-- What you will do --
Below are some records. Copy every line in them that holds "test".

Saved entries
=======
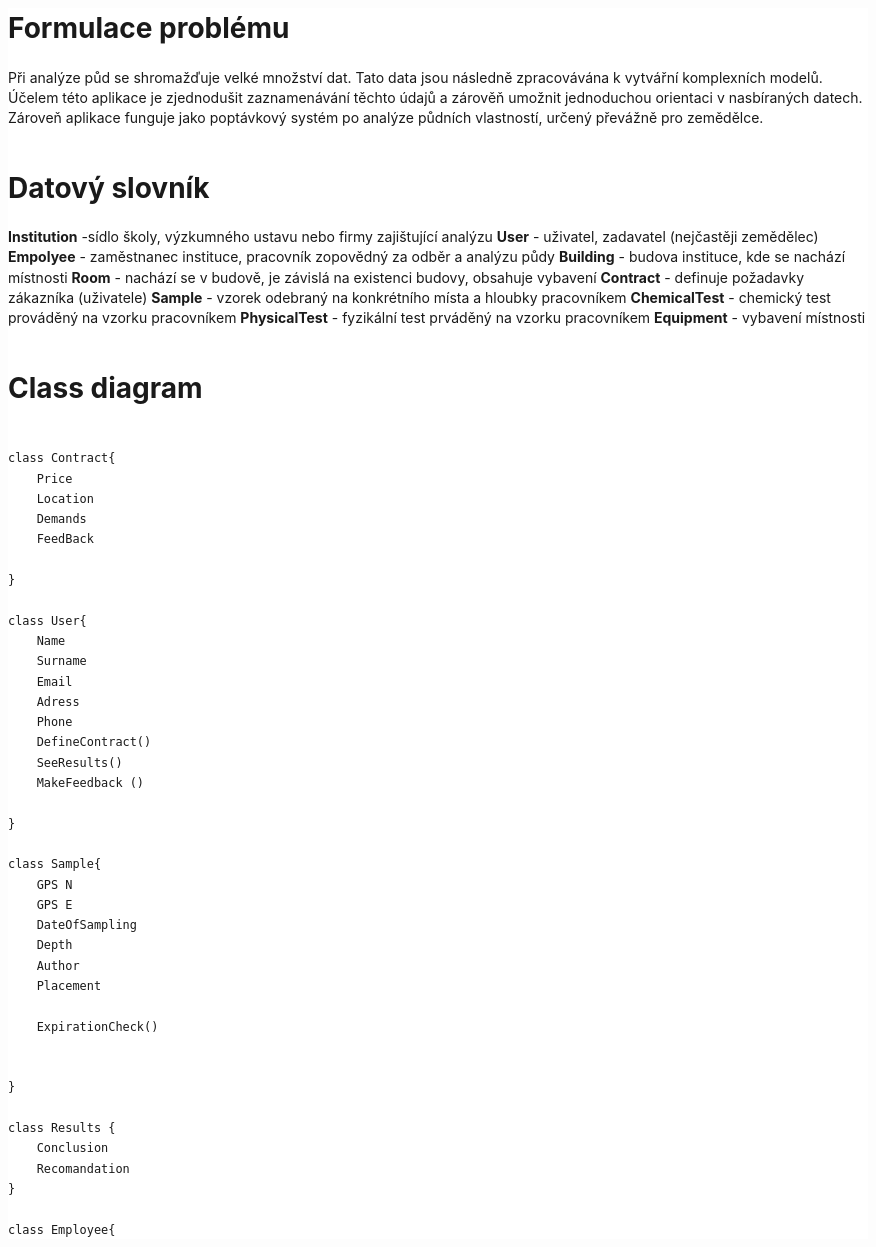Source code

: # Formulace problému
Při analýze půd se shromažďuje velké množství dat. Tato data jsou následně zpracovávána k vytvářní komplexních modelů. Účelem této aplikace je zjednodušit zaznamenávání těchto údajů a zárověň umožnit jednoduchou orientaci v nasbíraných datech. Zároveň aplikace funguje jako poptávkový systém po analýze půdních vlastností, určený převážně pro zemědělce. 
# Datový slovník
**Institution** -sídlo školy, výzkumného ustavu nebo firmy zajištující analýzu
**User** - uživatel, zadavatel (nejčastěji zemědělec)
**Empolyee** - zaměstnanec instituce, pracovník zopovědný za odběr a analýzu půdy
**Building** - budova instituce, kde se nachází místnosti
**Room** - nachází se v budově, je závislá na existenci budovy, obsahuje vybavení
**Contract** - definuje požadavky zákazníka (uživatele)
**Sample** - vzorek odebraný na konkrétního místa a hloubky pracovníkem
**ChemicalTest** - chemický test prováděný na vzorku pracovníkem
**PhysicalTest** - fyzikální test prváděný na vzorku pracovníkem
**Equipment** - vybavení místnosti

# Class diagram
```PlantUML

class Contract{
    Price
    Location
    Demands
    FeedBack

}

class User{
    Name
    Surname
    Email
    Adress
    Phone
    DefineContract()
    SeeResults()
    MakeFeedback ()

}

class Sample{
    GPS N
    GPS E
    DateOfSampling
    Depth
    Author
    Placement

    ExpirationCheck()

    
}

class Results {
    Conclusion
    Recomandation
}

class Employee{
```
=======
-- Expected answer --
**ChemicalTest** - chemický test prováděný na vzorku pracovníkem
**PhysicalTest** - fyzikální test prváděný na vzorku pracovníkem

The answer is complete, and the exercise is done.